(Paired box coordinates)
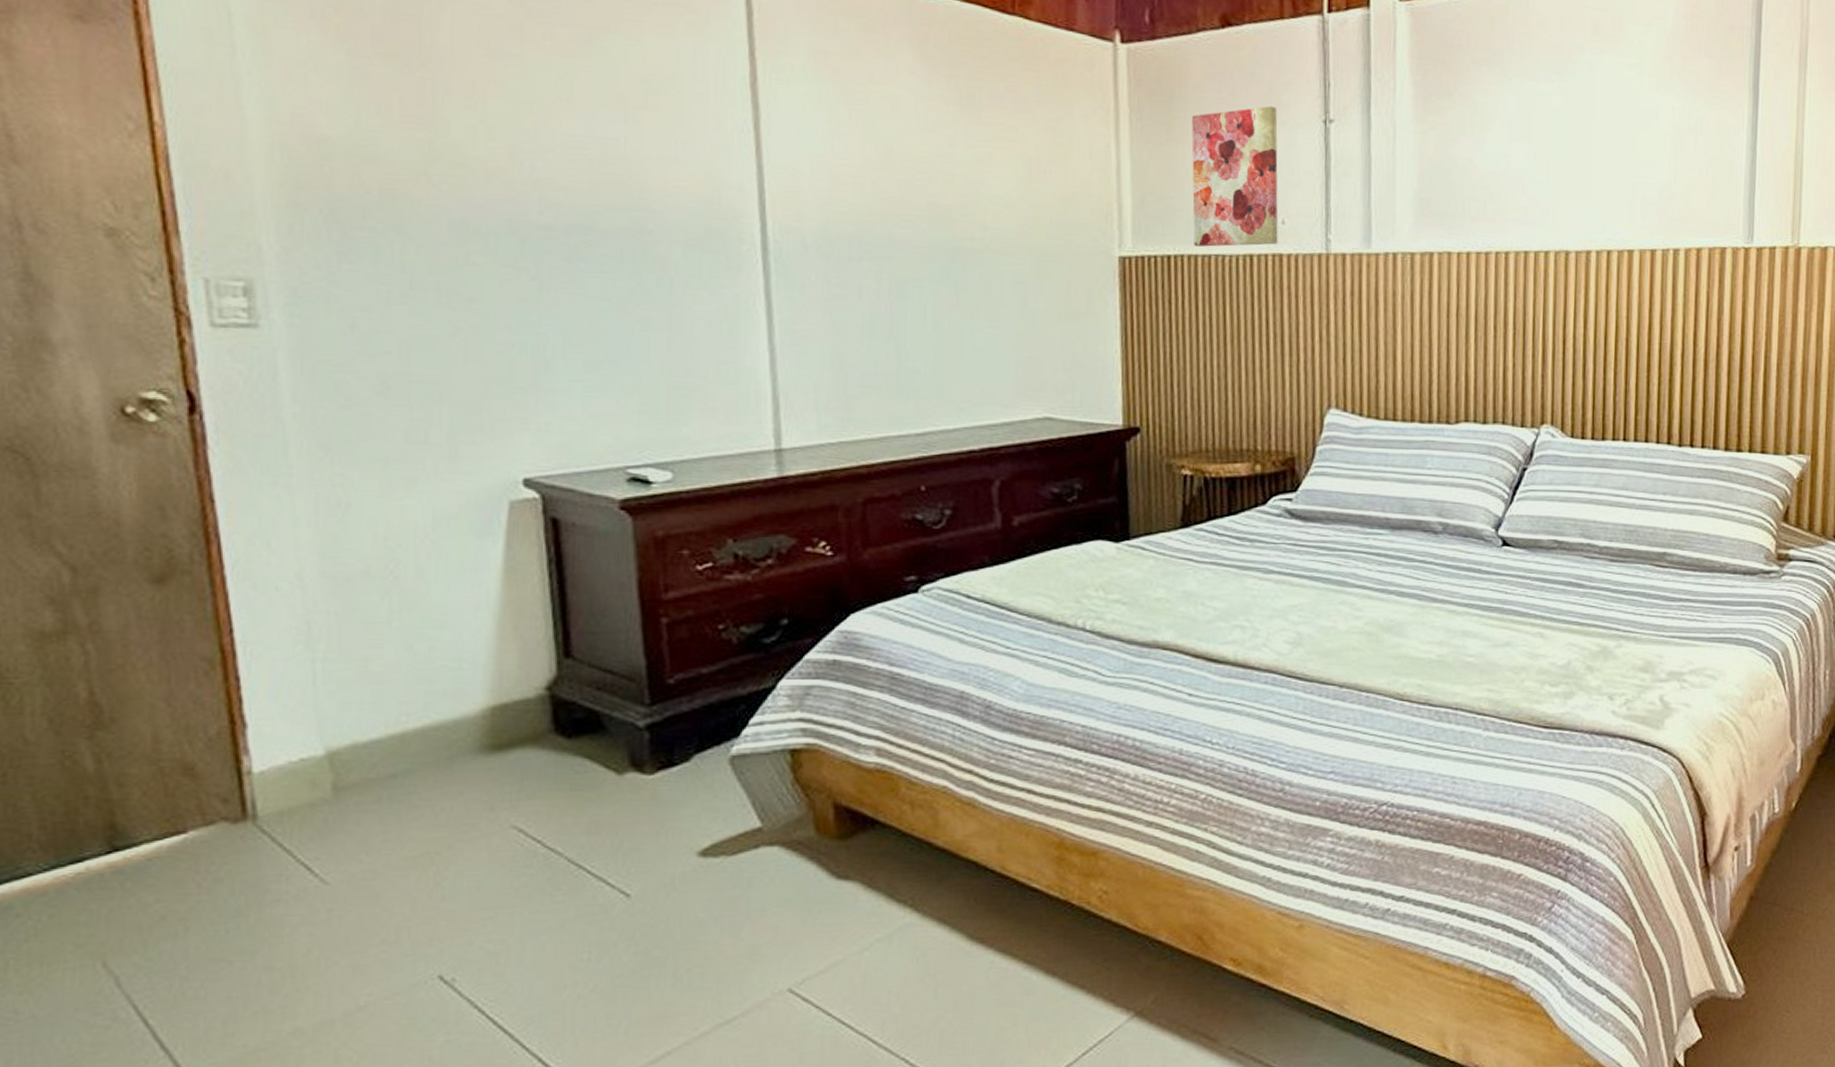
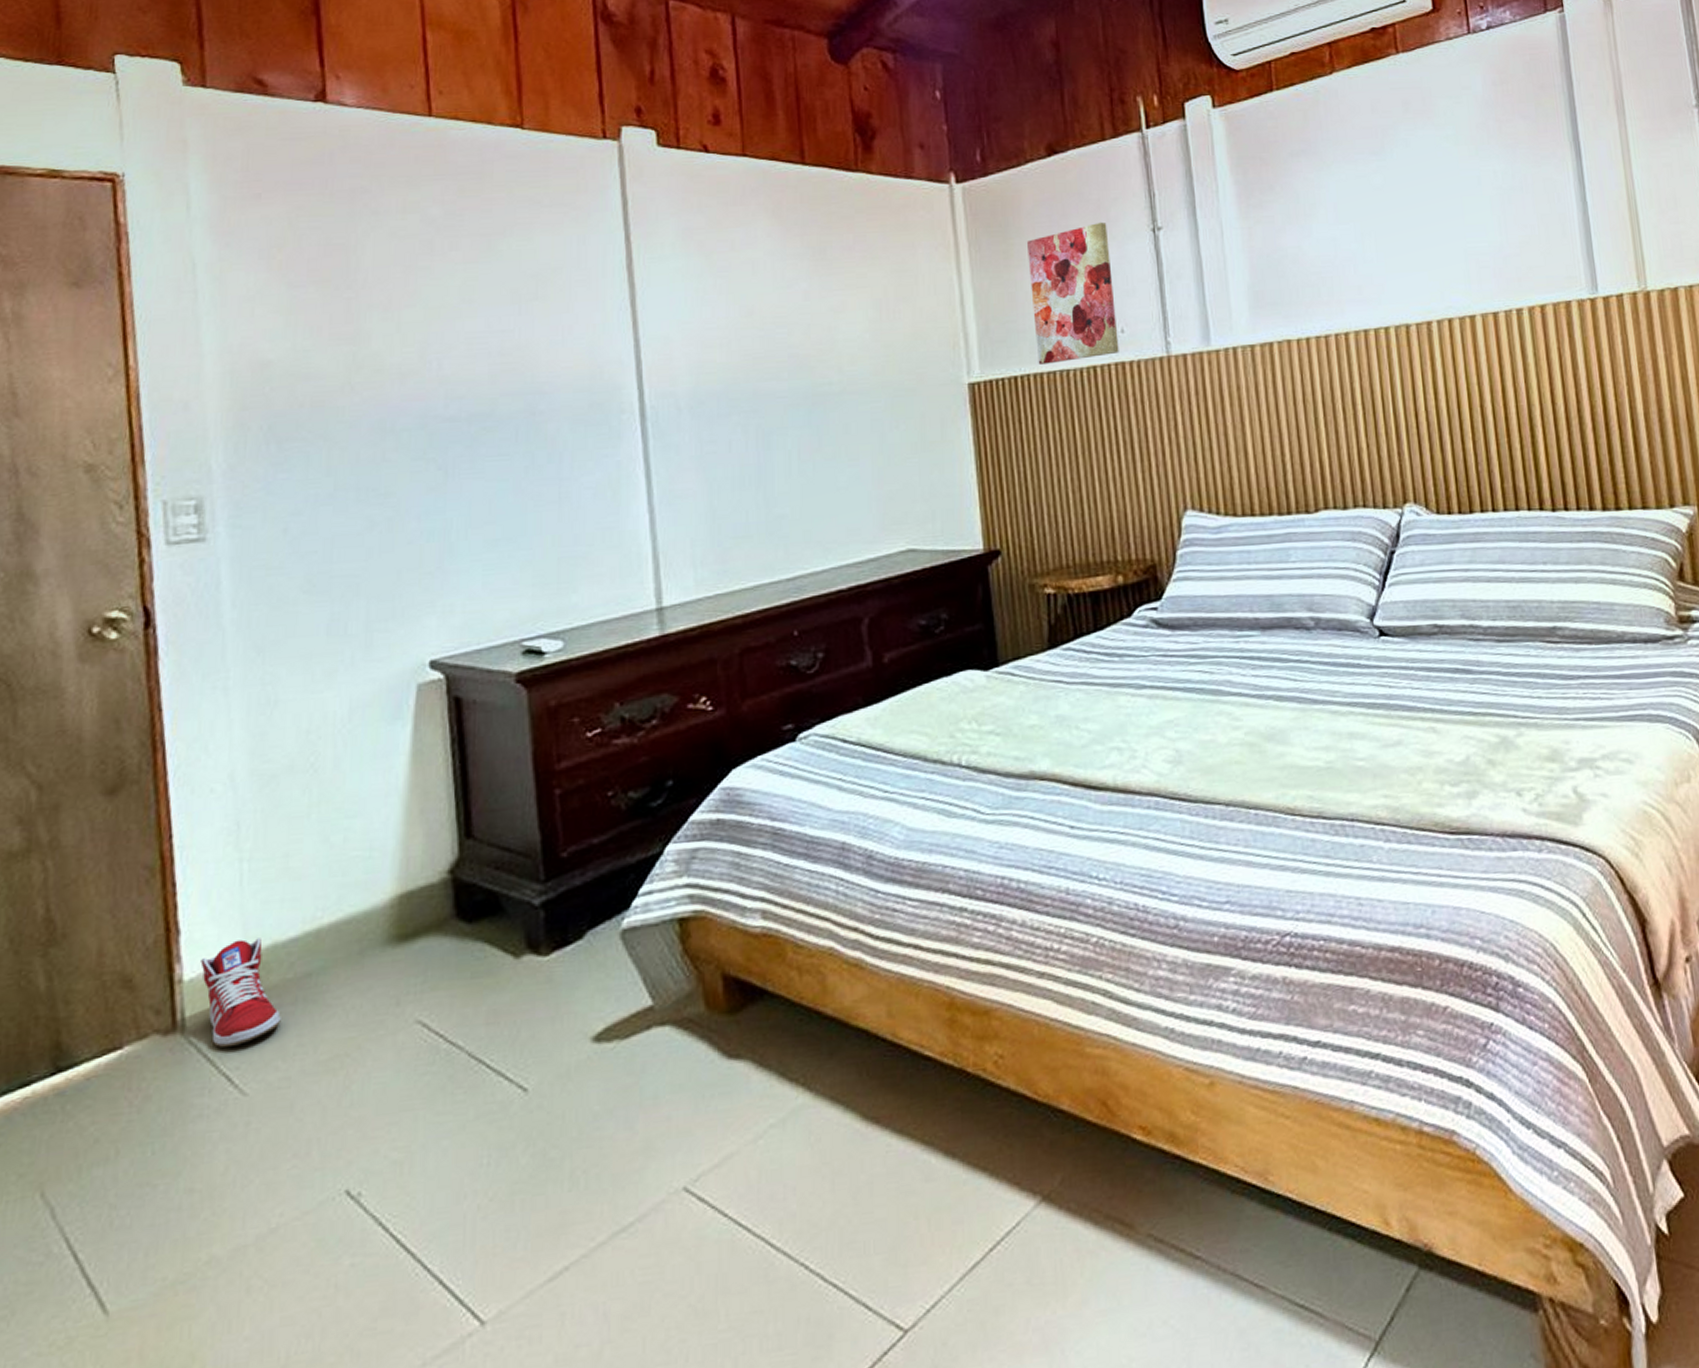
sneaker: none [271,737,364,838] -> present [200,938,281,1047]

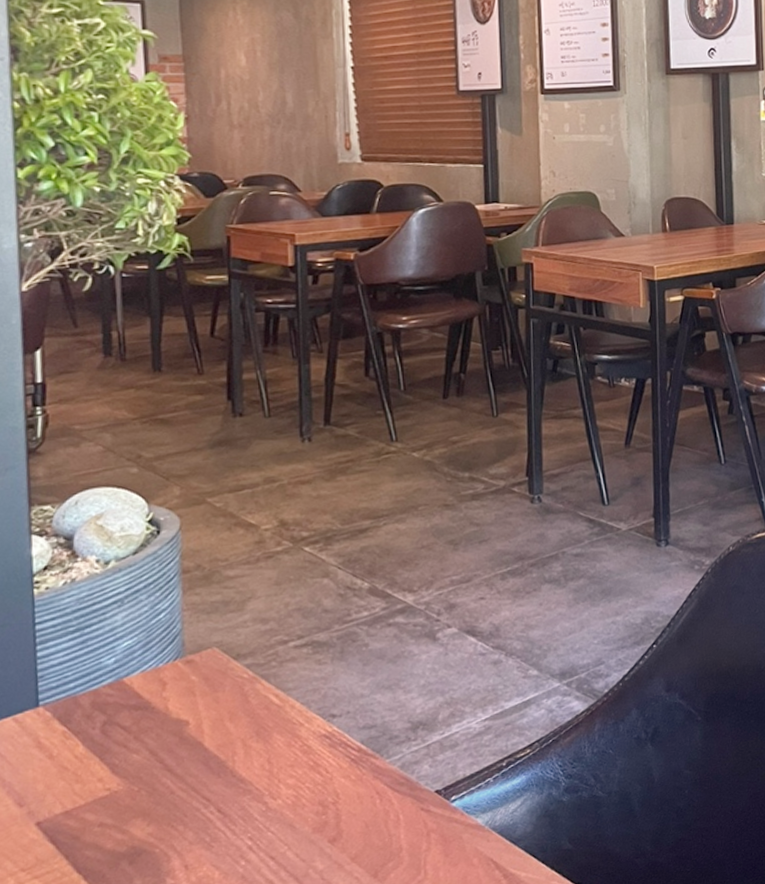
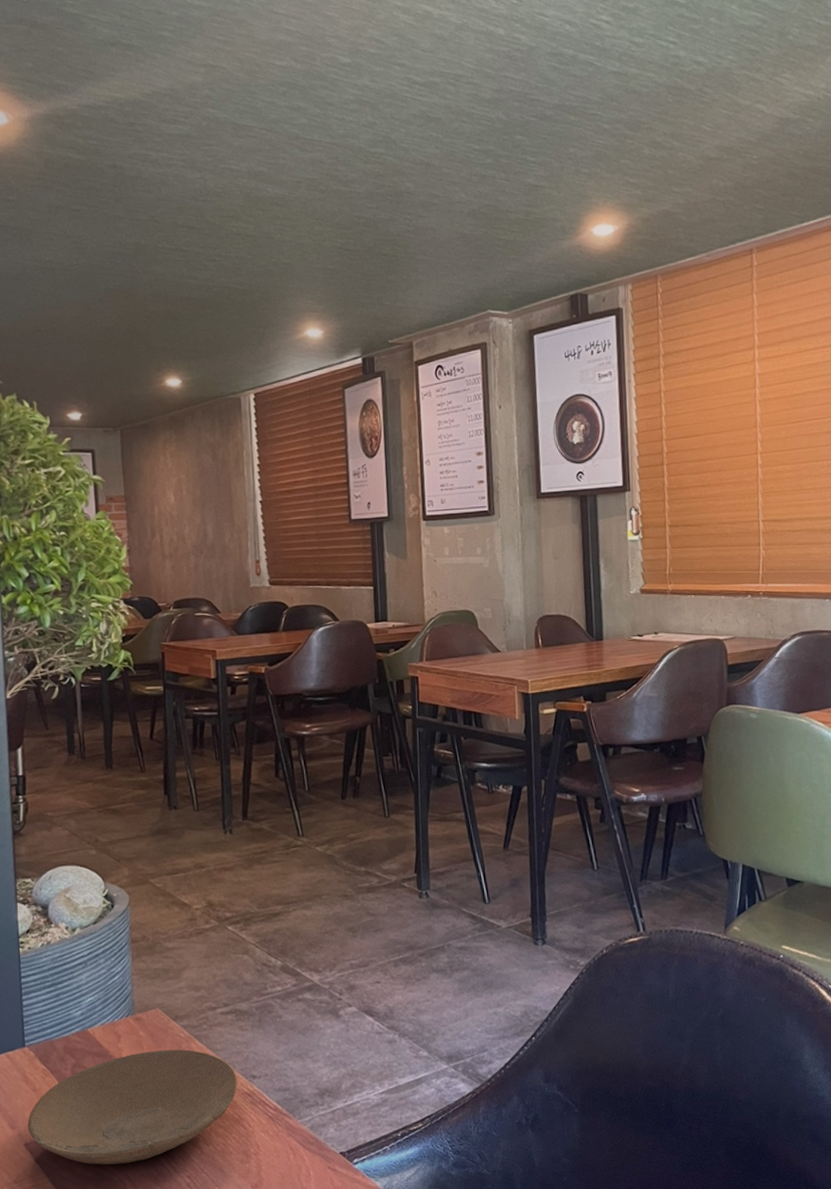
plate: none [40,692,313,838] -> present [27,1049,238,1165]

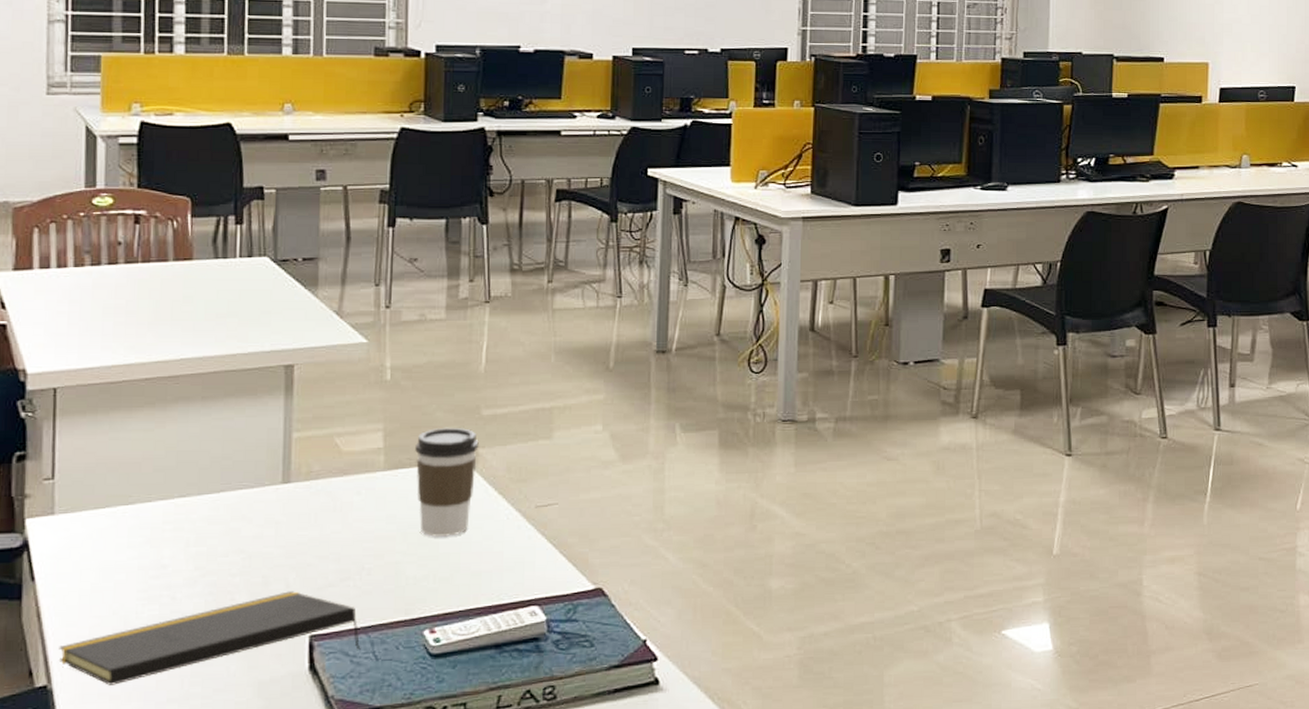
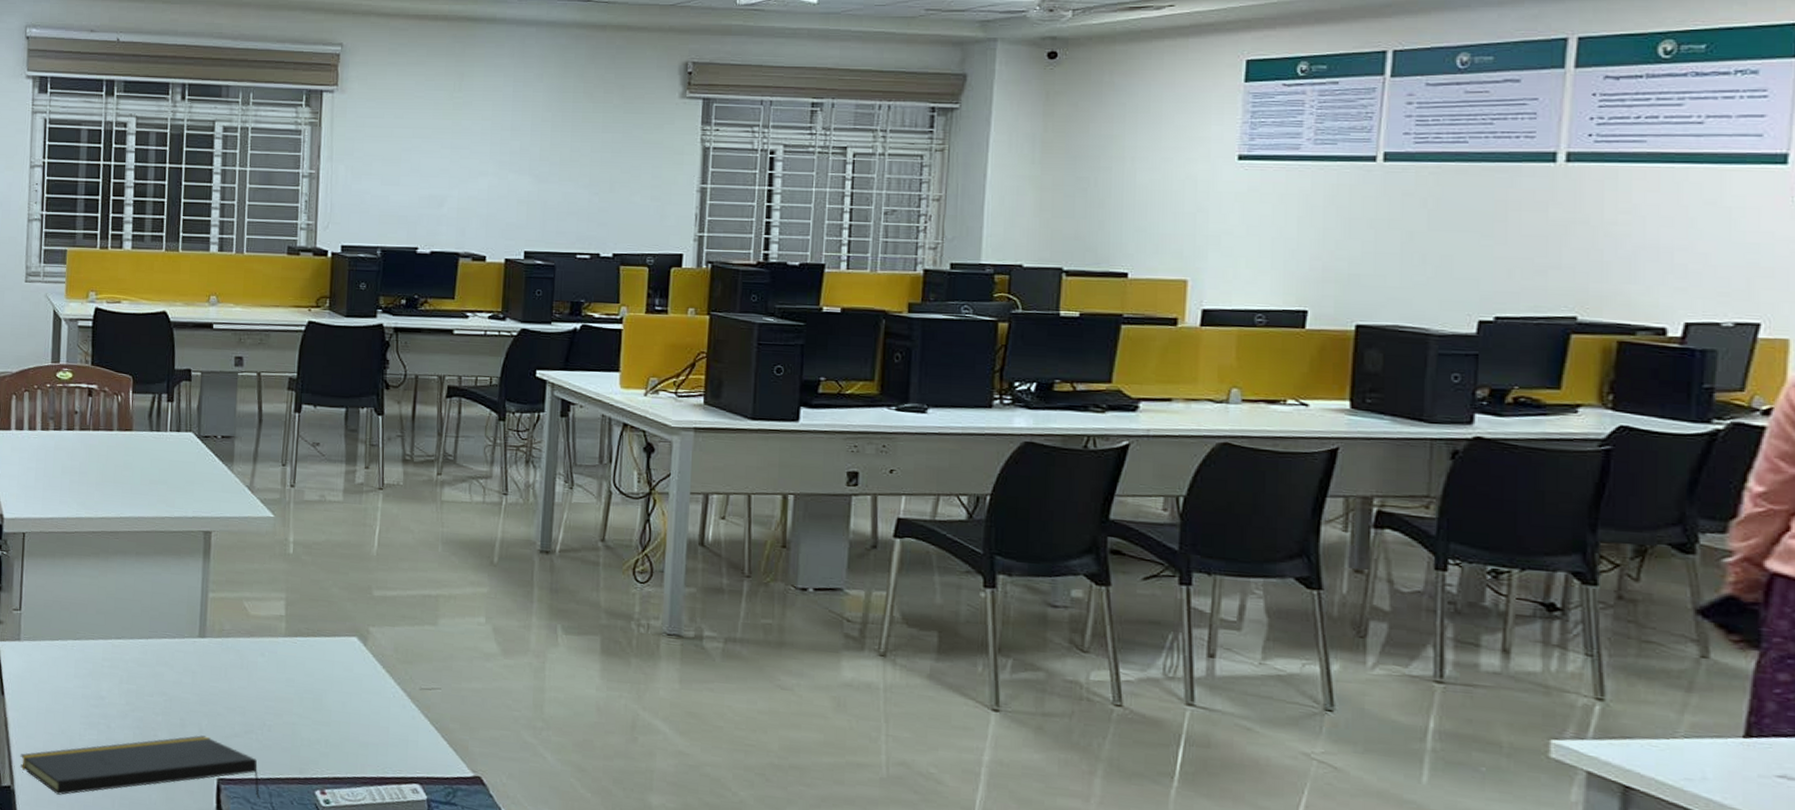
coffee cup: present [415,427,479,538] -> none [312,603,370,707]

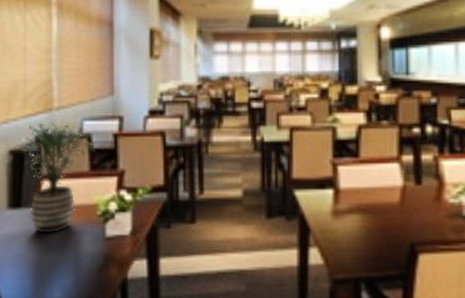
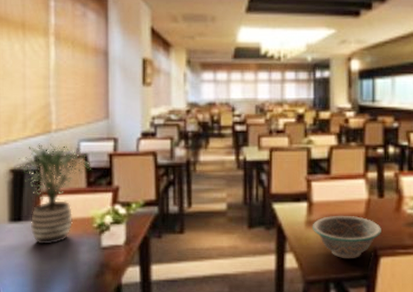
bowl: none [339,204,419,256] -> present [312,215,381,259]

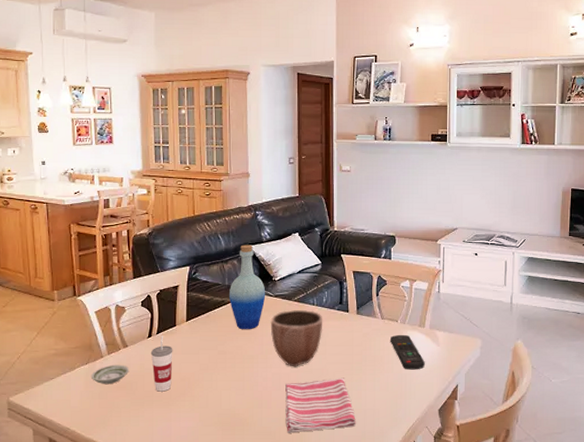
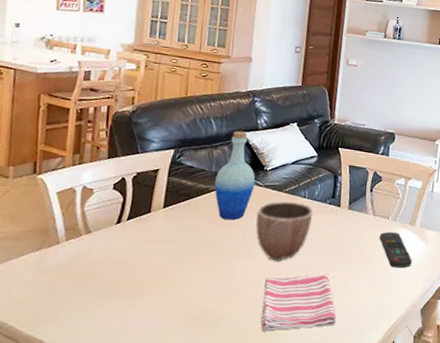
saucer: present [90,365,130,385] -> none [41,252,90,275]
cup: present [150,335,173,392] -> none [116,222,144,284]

*To do*. After removing each picture, print the entries above exactly as they were.

*Output of the task*.
sneaker: none [271,737,364,838] -> present [200,938,281,1047]

plate: none [40,692,313,838] -> present [27,1049,238,1165]

coffee cup: present [415,427,479,538] -> none [312,603,370,707]

bowl: none [339,204,419,256] -> present [312,215,381,259]

saucer: present [90,365,130,385] -> none [41,252,90,275]
cup: present [150,335,173,392] -> none [116,222,144,284]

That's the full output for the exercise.